Industry observers note that Nvidia and OpenAI appear to have different but complementary interests in Naver. Nvidia seems to view Naver as an AI infrastructure partner, while OpenAI may see potential in Naver's data and service ecosystem. This distinction reveals how the AI industry is fragmenting into different strategic approaches:

  • Infrastructure Play: Nvidia is positioning itself as the technology backbone, providing the chips and frameworks that power AI systems, while partnering with companies like Naver that have the infrastructure to deploy them at scale.
  • Data and Services Play: OpenAI appears focused on securing access to diverse, high-quality data sources and consumer-facing platforms where AI can be applied directly to real user problems.
  • Naver's Integrated Strength: Naver combines AI models, data assets, services, and infrastructure in a single company, making it attractive to both approaches and positioning it as a potential leader in what the company calls "product-native LLM" strategy.

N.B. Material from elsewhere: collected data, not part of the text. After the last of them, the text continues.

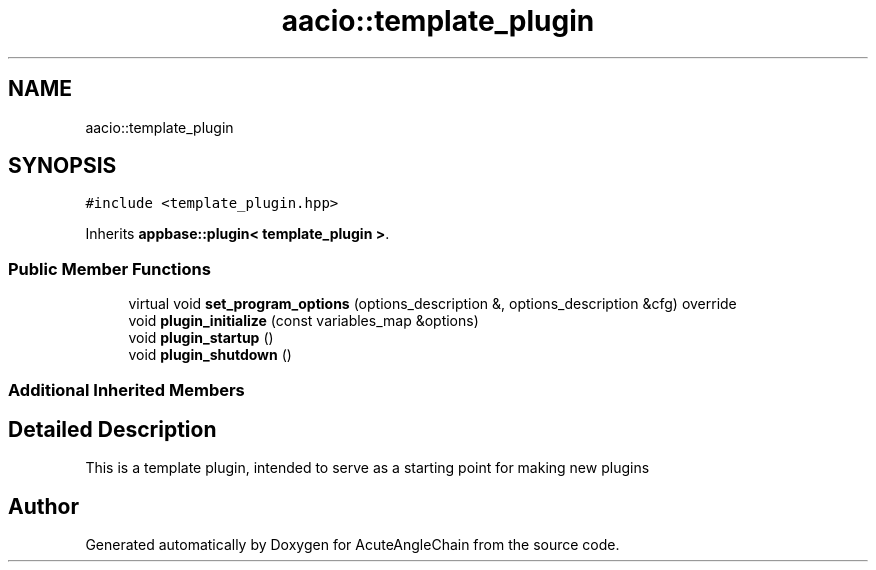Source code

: .TH "aacio::template_plugin" 3 "Sun Jun 3 2018" "AcuteAngleChain" \" -*- nroff -*-
.ad l
.nh
.SH NAME
aacio::template_plugin
.SH SYNOPSIS
.br
.PP
.PP
\fC#include <template_plugin\&.hpp>\fP
.PP
Inherits \fBappbase::plugin< template_plugin >\fP\&.
.SS "Public Member Functions"

.in +1c
.ti -1c
.RI "virtual void \fBset_program_options\fP (options_description &, options_description &cfg) override"
.br
.ti -1c
.RI "void \fBplugin_initialize\fP (const variables_map &options)"
.br
.ti -1c
.RI "void \fBplugin_startup\fP ()"
.br
.ti -1c
.RI "void \fBplugin_shutdown\fP ()"
.br
.in -1c
.SS "Additional Inherited Members"
.SH "Detailed Description"
.PP 
This is a template plugin, intended to serve as a starting point for making new plugins 

.SH "Author"
.PP 
Generated automatically by Doxygen for AcuteAngleChain from the source code\&.

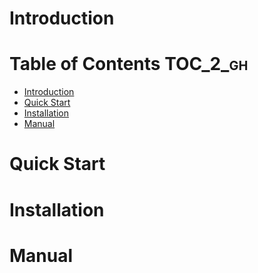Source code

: [[https://numericaleft.github.io/CompositeGrids.jl/dev/][https://img.shields.io/badge/docs-dev-blue.svg]]

#+OPTIONS: toc:2

* Introduction

* Table of Contents :TOC_2_gh:
- [[#introduction][Introduction]]
- [[#quick-start][Quick Start]]
- [[#installation][Installation]]
- [[#manual][Manual]]

* Quick Start
  
* Installation
  
* Manual

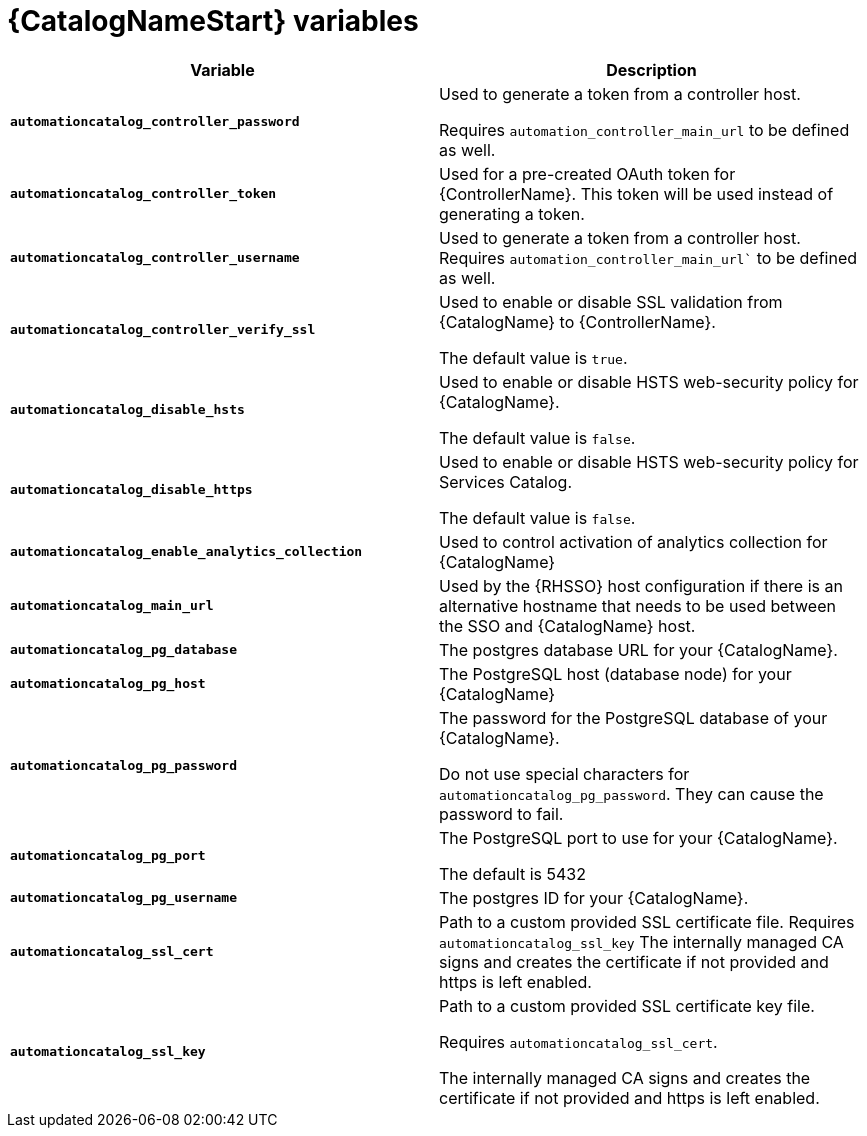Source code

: [id="ref-catalog-variables"]

= {CatalogNameStart} variables

[cols="50%,50%",options="header"]
|====
| *Variable* | *Description* 
| *`automationcatalog_controller_password`* |Used to generate a token from a controller host. 

Requires `automation_controller_main_url` to be defined as well.
| *`automationcatalog_controller_token`* | Used for a pre-created OAuth token for {ControllerName}.
This token will be used instead of generating a token.
| *`automationcatalog_controller_username`* | Used to generate a token from a controller host. 
Requires `automation_controller_main_url`` to be defined as well.
| *`automationcatalog_controller_verify_ssl`* | Used to enable or disable SSL validation from {CatalogName} to {ControllerName}. 

The default value is `true`.
| *`automationcatalog_disable_hsts`* | Used to enable or disable HSTS web-security policy for {CatalogName}. 

The default value is `false`.
| *`automationcatalog_disable_https`* | Used to enable or disable HSTS web-security policy for Services Catalog.

The default value is `false`.
| *`automationcatalog_enable_analytics_collection`* | Used to control activation of analytics collection for {CatalogName}
| *`automationcatalog_main_url`* | Used by the {RHSSO} host configuration if there is an alternative hostname that needs to be used between the SSO and {CatalogName} host.
| *`automationcatalog_pg_database`* | The postgres database URL for your {CatalogName}.
| *`automationcatalog_pg_host`* | The PostgreSQL host (database node) for your {CatalogName}
| *`automationcatalog_pg_password`* | The password for the PostgreSQL database of your {CatalogName}.

Do not use special characters for `automationcatalog_pg_password`. 
They can cause the password to fail.
| *`automationcatalog_pg_port`* | The PostgreSQL port to use for your {CatalogName}.

The default is 5432
| *`automationcatalog_pg_username`* | The postgres ID for your {CatalogName}.
| *`automationcatalog_ssl_cert`* | Path to a custom provided SSL certificate file. 
Requires `automationcatalog_ssl_key` 
The internally managed CA signs and creates the certificate if not provided and https is left enabled.
| *`automationcatalog_ssl_key`* | Path to a custom provided SSL certificate key file. 

Requires `automationcatalog_ssl_cert`. 

The internally managed CA signs and creates the certificate if not provided and https is left enabled.
|====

Naver's "product-native LLM" strategy involves optimizing AI for specific services such as search, shopping, maps, and reservations rather than relying only on a single general-purpose model. This approach allows the company to tailor AI capabilities to the unique needs of each service, potentially creating more effective and user-friendly AI experiences than generic models can provide.

The company is also expanding AI search into agentic AI services, where AI does not simply answer a user's question but can help complete tasks such as reservations and purchases. This represents a significant evolution from traditional search, where users get information, to a new model where AI actively helps users accomplish their goals.

What Does This Mean for the Broader AI Industry?

The simultaneous visits by Huang and Altman signal that the AI industry's competitive landscape is maturing beyond the "who has the best model" phase. As one industry official noted, "Naver's combined strength in AI models, data, services and infrastructure is attracting attention from global AI companies". This suggests that future AI dominance may depend less on raw computing power or model sophistication and more on access to real-world data and the ability to deploy AI in consumer-facing applications.

Meanwhile, the broader AI infrastructure buildout continues globally. KKR, Nvidia, the Kuwait Investment Authority, and power company Vistra have launched Helix Digital Infrastructure, a new company backed by more than $10 billion in capital to build AI infrastructure for hyperscalers. Former Amazon Web Services CEO Adam Selipsky will lead Helix as CEO, with Nvidia acting as a strategic technology partner supporting deployments based on its AI factory architecture. This parallel development shows that while data and services are becoming critical, the underlying infrastructure investment remains enormous and essential.

Huang's recent activities demonstrate that Nvidia is pursuing a dual strategy: building the foundational infrastructure that AI systems require while also partnering with companies that have the data and services to make that infrastructure valuable. The Seoul visits by both Huang and Altman suggest that South Korea, and Naver specifically, has become a key battleground in this new phase of AI competition.